_Task description:_ Your answer needs to include each line of the records in which the string "Harian" can be found.

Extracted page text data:

=== Begin Enclosure ===

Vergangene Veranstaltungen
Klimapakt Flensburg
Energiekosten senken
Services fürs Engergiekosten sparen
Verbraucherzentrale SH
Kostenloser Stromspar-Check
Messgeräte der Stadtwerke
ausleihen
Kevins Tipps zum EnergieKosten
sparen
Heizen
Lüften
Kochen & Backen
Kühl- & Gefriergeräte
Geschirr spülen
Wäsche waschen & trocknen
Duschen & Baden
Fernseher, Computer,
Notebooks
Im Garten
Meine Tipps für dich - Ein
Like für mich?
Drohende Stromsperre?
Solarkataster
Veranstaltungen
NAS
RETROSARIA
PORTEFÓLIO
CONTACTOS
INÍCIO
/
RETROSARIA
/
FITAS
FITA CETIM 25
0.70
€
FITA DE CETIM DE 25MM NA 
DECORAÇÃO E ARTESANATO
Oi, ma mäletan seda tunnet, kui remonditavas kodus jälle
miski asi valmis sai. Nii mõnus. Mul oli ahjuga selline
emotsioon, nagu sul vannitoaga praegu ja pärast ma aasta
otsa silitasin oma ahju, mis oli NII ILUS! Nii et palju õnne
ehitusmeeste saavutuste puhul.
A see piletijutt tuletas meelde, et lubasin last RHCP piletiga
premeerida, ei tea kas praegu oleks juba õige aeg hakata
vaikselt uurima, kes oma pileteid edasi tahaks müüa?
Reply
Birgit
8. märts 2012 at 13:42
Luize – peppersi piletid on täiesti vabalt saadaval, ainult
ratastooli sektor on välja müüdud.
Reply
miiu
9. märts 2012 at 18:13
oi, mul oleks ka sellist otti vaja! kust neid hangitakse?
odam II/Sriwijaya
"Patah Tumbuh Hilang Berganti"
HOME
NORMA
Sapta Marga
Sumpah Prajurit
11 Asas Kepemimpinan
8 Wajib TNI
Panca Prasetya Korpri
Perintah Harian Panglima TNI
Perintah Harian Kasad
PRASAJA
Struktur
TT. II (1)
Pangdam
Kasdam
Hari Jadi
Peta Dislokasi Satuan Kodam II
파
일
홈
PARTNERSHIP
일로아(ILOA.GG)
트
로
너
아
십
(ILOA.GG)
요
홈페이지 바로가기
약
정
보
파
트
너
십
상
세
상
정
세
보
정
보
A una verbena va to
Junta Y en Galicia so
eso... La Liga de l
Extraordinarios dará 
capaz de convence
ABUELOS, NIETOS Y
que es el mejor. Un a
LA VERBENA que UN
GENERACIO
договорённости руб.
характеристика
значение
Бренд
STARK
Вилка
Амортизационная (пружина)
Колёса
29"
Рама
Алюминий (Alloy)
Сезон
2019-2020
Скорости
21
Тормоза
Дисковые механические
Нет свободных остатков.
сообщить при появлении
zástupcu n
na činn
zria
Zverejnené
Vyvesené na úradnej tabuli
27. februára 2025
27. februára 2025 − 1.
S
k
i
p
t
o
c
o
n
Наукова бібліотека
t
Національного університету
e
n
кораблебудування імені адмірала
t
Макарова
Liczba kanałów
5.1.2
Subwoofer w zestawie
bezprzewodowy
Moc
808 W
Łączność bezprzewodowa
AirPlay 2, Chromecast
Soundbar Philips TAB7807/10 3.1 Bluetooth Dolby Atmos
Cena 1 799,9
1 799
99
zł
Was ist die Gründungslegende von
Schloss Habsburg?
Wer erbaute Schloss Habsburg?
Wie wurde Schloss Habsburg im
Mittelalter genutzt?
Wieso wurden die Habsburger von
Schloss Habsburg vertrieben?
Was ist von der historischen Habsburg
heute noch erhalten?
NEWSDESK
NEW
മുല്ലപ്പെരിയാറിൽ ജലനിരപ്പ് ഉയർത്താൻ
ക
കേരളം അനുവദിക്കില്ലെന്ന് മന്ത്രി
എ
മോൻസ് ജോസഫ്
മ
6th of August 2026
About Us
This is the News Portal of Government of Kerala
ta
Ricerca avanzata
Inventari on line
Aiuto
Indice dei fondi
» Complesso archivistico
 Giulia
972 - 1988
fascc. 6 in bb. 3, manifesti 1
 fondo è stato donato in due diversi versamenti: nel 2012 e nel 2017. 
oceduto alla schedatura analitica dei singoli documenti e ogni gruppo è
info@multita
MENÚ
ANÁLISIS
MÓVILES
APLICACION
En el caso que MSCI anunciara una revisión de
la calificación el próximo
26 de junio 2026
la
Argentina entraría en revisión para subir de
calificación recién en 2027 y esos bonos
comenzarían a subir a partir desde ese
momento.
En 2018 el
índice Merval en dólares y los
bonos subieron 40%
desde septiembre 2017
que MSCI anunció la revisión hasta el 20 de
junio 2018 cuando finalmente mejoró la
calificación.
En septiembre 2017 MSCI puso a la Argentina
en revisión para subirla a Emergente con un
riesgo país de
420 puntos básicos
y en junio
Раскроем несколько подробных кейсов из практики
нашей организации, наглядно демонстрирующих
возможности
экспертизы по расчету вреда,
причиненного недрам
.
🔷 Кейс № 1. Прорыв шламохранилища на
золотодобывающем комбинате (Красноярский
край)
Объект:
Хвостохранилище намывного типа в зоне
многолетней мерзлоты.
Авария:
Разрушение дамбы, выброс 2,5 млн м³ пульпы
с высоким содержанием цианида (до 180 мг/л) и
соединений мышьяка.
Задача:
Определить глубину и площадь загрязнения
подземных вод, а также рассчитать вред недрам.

=== End Enclosure ===

_Exercise output:_
Perintah Harian Panglima TNI
Perintah Harian Kasad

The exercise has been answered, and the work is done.